We’ve built Schedulefly the least risky, most rewarding way. We’ve rolled up our sleeves and chipped away. One. Customer. At. A. Time. We have never expected it to blow up overnight while we kicked back and slapped fives and watched the customers flooding in so fast that our servers crashed. By the way, that’s another media-glorified badge of honor: “They grew so fast so quickly that their servers crashed!!! Wow!!!” I think it would suck if that happened because it would mean the people that pay us their hard-earned money wouldn’t be able to use our site until we got our servers running again. But I digress.
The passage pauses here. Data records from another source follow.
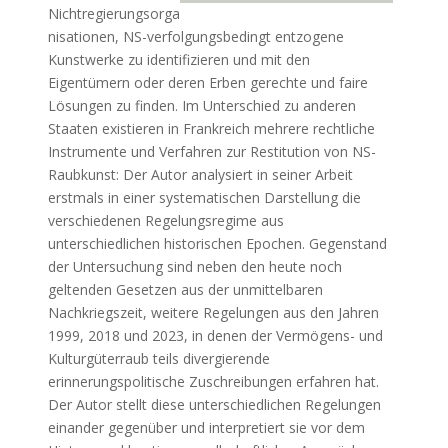
Nichtregierungsorga
nisationen, NS-verfolgungsbedingt entzogene
Kunstwerke zu identifizieren und mit den
Eigentümern oder deren Erben gerechte und faire
Lösungen zu finden. Im Unterschied zu anderen
Staaten existieren in Frankreich mehrere rechtliche
Instrumente und Verfahren zur Restitution von NS-
Raubkunst: Der Autor analysiert in seiner Arbeit
erstmals in einer systematischen Darstellung die
verschiedenen Regelungsregime aus
unterschiedlichen historischen Epochen. Gegenstand
der Untersuchung sind neben den heute noch
geltenden Gesetzen aus der unmittelbaren
Nachkriegszeit, weitere Regelungen aus den Jahren
1999, 2018 und 2023, in denen der Vermögens- und
Kulturgüterraub teils divergierende
erinnerungspolitische Zuschreibungen erfahren hat.
Der Autor stellt diese unterschiedlichen Regelungen
einander gegenüber und interpretiert sie vor dem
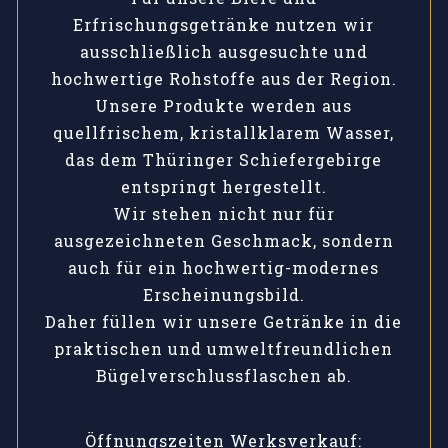
Erfrischungsgetränke nutzen wir
ausschließlich ausgesuchte und
hochwertige Rohstoffe aus der Region.
Unsere Produkte werden aus
quellfrischem, kristallklarem Wasser,
das dem Thüringer Schiefergebirge
entspringt hergestellt.
Wir stehen nicht nur für
ausgezeichneten Geschmack, sondern
auch für ein hochwertig-modernes
Erscheinungsbild.
Daher füllen wir unsere Getränke in die
praktischen und umweltfreundlichen
Bügelverschlussflaschen ab.
Öffnungszeiten Werksverkauf:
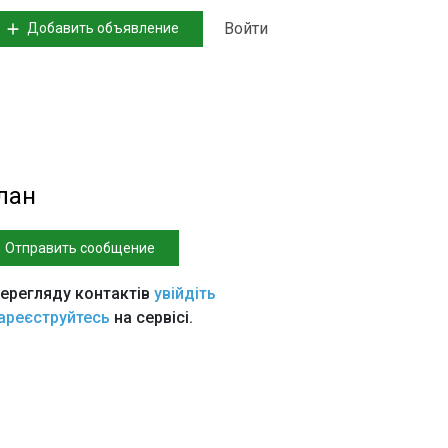
Войти
Добавить объявление
лан
Отправить сообщение
ерегляду контактів
увійдіть
ареєструйтесь
на сервісі.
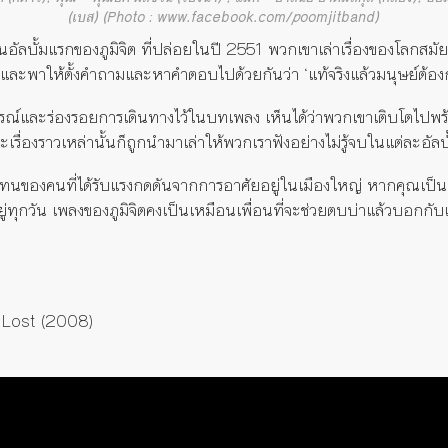
(เบส) (Photo : www.facebook.com/poomjitband)
นอัลบั้มแรกของภูมิจิต ที่ปล่อยในปี 2551 พวกเขาเล่าเรื่องของโลกสม
 และพาให้ตั้งคำถามและหาคำตอบไปด้วยกันว่า ‘แท้จริงแล้วมนุษย์ต้อง
ารณ์และร่องรอยการเดินทางไว้ในบทเพลง เห็นได้ว่าพวกเขาเติบโตไปพร้
เรื่องราวเหล่านั้นก็ถูกนำมาเล่าให้พวกเราฟังอย่างไม่รู้จบในแต่ละอัลบั
ทนของคนที่ได้รับแรงกดดันจากการอาศัยอยู่ในเมืองใหญ่ หากคุณเป็นค
ยู่ทุกวัน เพลงของภูมิจิตคงเป็นเหมือนเพื่อนที่จะช่วยตบบ่าแล้วบอกกับเ
 Lost (2008)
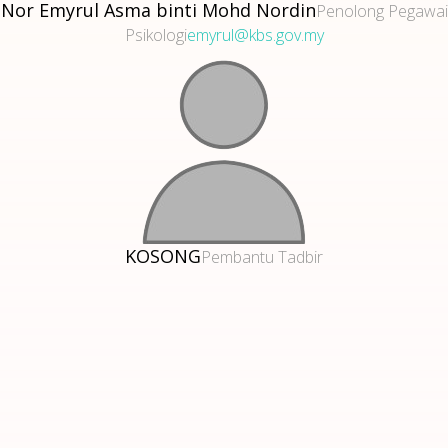
Nor Emyrul Asma binti Mohd Nordin
Penolong Pegawai
Psikologi
emyrul@kbs.gov.my
KOSONG
Pembantu Tadbir
© Hakcipta Terpelihara, Kementerian Belia & Sukan |
upkp@kbs.gov.my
Most successful companies didn’t shoot out like a rocket and soar to space. Most successful companies started like a steam engine leaving the station. They took time to get going. Can’t you just see it:

Click……………
click………….
click…………
click………..
click……..
click…….
click……
click…..
click….
click…
click..
click.

Those first few “clicks” happened over a few years. Not a few months. Or weeks. Or days. And surely not overnight.

So if you ever have a chance to be a part of “the next great thing,” (as a partner, an investor, or an employee), be careful. Very careful. Because you may very well end up investing your money, or time, or both into somebody else’s attempt to win the lottery. Could you win? Yes. Is it likely you will? I bet not…

Wil

P.S. I don’t mean for this to be a pity party and I hope it doesn’t come across as pessimistic or negative. I’m o.k. with the loss. C’est la vie! Just wanted to put this out there so that perhaps at least one person will read it and benefit from it.